What the task asks: With pictures removed, the data below should be returned exactly.

○ ○ ○

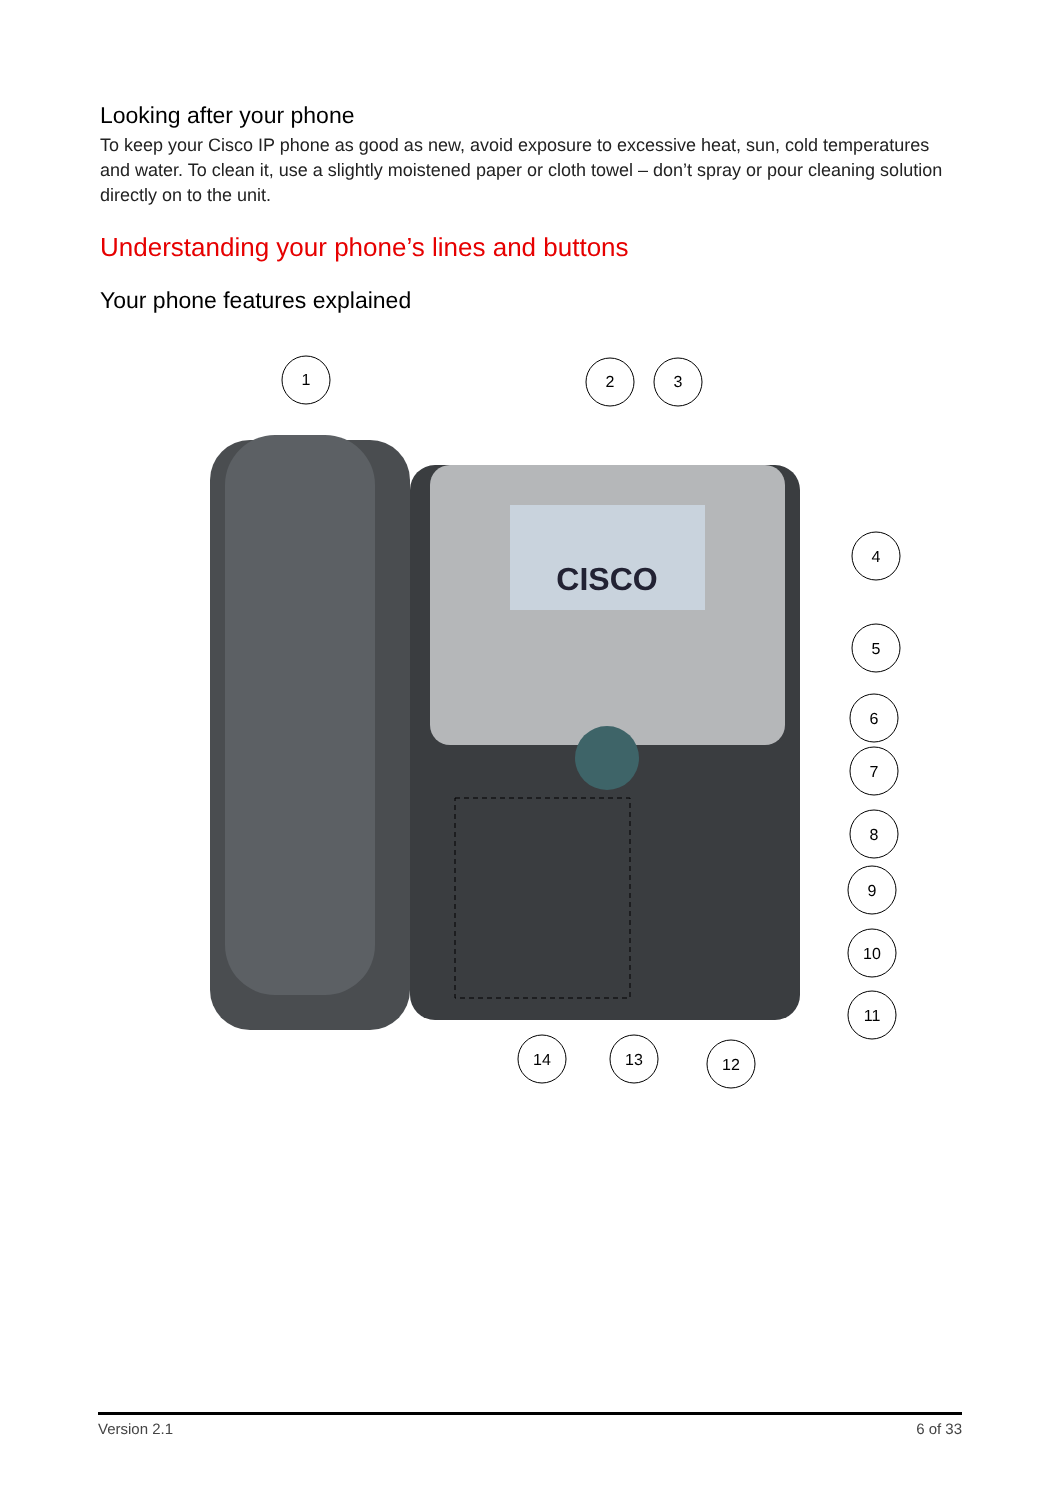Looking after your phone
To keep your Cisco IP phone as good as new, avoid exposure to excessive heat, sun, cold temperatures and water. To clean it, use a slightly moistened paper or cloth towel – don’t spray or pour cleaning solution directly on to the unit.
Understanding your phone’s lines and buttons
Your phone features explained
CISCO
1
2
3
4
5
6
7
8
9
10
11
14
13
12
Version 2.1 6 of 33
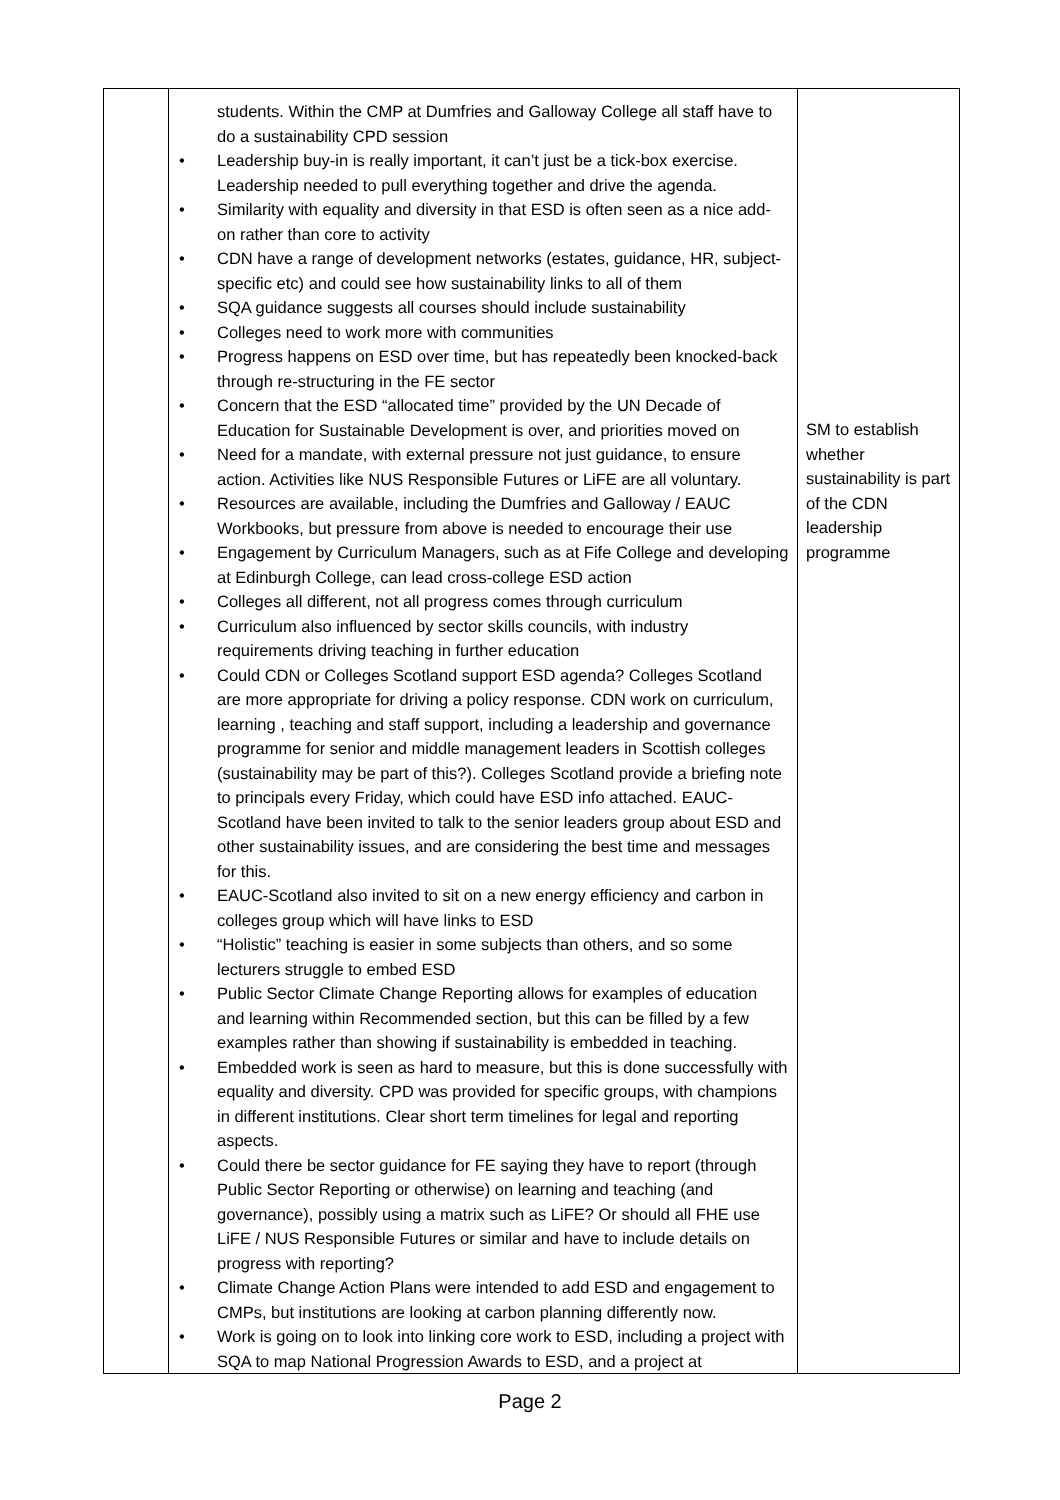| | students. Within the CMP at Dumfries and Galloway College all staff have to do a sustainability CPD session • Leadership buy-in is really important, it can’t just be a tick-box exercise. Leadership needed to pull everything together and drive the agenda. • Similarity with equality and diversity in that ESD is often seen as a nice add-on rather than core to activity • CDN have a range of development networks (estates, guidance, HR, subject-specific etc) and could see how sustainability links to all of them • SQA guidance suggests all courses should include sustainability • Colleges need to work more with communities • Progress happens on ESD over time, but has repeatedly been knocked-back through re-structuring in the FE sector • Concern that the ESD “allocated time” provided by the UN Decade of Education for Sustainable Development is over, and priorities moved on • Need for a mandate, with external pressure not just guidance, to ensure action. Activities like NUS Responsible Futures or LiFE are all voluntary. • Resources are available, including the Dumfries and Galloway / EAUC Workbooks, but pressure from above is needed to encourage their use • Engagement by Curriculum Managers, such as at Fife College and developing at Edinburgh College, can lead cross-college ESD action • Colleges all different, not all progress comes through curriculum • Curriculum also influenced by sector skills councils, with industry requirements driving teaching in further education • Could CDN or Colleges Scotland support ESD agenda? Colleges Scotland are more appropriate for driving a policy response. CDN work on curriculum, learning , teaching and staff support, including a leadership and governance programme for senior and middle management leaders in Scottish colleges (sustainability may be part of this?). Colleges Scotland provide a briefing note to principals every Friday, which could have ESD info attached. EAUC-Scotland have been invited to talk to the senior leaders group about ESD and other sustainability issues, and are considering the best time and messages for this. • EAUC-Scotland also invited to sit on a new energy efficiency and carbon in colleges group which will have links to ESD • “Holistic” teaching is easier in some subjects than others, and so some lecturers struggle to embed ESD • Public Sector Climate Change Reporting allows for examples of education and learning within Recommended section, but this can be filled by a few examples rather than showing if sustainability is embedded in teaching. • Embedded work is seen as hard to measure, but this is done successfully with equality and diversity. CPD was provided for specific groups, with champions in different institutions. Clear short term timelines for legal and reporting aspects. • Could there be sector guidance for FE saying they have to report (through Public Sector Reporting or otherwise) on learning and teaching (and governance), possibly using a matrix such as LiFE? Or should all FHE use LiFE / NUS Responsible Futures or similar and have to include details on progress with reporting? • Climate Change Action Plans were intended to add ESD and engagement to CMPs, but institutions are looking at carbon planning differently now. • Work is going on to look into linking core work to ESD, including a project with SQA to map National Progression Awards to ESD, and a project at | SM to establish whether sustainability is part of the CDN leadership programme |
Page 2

○ ○ ○

Exercise answer:
Looking after your phone
To keep your Cisco IP phone as good as new, avoid exposure to excessive heat, sun, cold temperatures and water. To clean it, use a slightly moistened paper or cloth towel – don’t spray or pour cleaning solution directly on to the unit.
Understanding your phone’s lines and buttons
Your phone features explained
CISCO
1
2
3
4
5
6
7
8
9
10
11
14
13
12
Version 2.1 6 of 33
| | students. Within the CMP at Dumfries and Galloway College all staff have to do a sustainability CPD session • Leadership buy-in is really important, it can’t just be a tick-box exercise. Leadership needed to pull everything together and drive the agenda. • Similarity with equality and diversity in that ESD is often seen as a nice add-on rather than core to activity • CDN have a range of development networks (estates, guidance, HR, subject-specific etc) and could see how sustainability links to all of them • SQA guidance suggests all courses should include sustainability • Colleges need to work more with communities • Progress happens on ESD over time, but has repeatedly been knocked-back through re-structuring in the FE sector • Concern that the ESD “allocated time” provided by the UN Decade of Education for Sustainable Development is over, and priorities moved on • Need for a mandate, with external pressure not just guidance, to ensure action. Activities like NUS Responsible Futures or LiFE are all voluntary. • Resources are available, including the Dumfries and Galloway / EAUC Workbooks, but pressure from above is needed to encourage their use • Engagement by Curriculum Managers, such as at Fife College and developing at Edinburgh College, can lead cross-college ESD action • Colleges all different, not all progress comes through curriculum • Curriculum also influenced by sector skills councils, with industry requirements driving teaching in further education • Could CDN or Colleges Scotland support ESD agenda? Colleges Scotland are more appropriate for driving a policy response. CDN work on curriculum, learning , teaching and staff support, including a leadership and governance programme for senior and middle management leaders in Scottish colleges (sustainability may be part of this?). Colleges Scotland provide a briefing note to principals every Friday, which could have ESD info attached. EAUC-Scotland have been invited to talk to the senior leaders group about ESD and other sustainability issues, and are considering the best time and messages for this. • EAUC-Scotland also invited to sit on a new energy efficiency and carbon in colleges group which will have links to ESD • “Holistic” teaching is easier in some subjects than others, and so some lecturers struggle to embed ESD • Public Sector Climate Change Reporting allows for examples of education and learning within Recommended section, but this can be filled by a few examples rather than showing if sustainability is embedded in teaching. • Embedded work is seen as hard to measure, but this is done successfully with equality and diversity. CPD was provided for specific groups, with champions in different institutions. Clear short term timelines for legal and reporting aspects. • Could there be sector guidance for FE saying they have to report (through Public Sector Reporting or otherwise) on learning and teaching (and governance), possibly using a matrix such as LiFE? Or should all FHE use LiFE / NUS Responsible Futures or similar and have to include details on progress with reporting? • Climate Change Action Plans were intended to add ESD and engagement to CMPs, but institutions are looking at carbon planning differently now. • Work is going on to look into linking core work to ESD, including a project with SQA to map National Progression Awards to ESD, and a project at | SM to establish whether sustainability is part of the CDN leadership programme |
Page 2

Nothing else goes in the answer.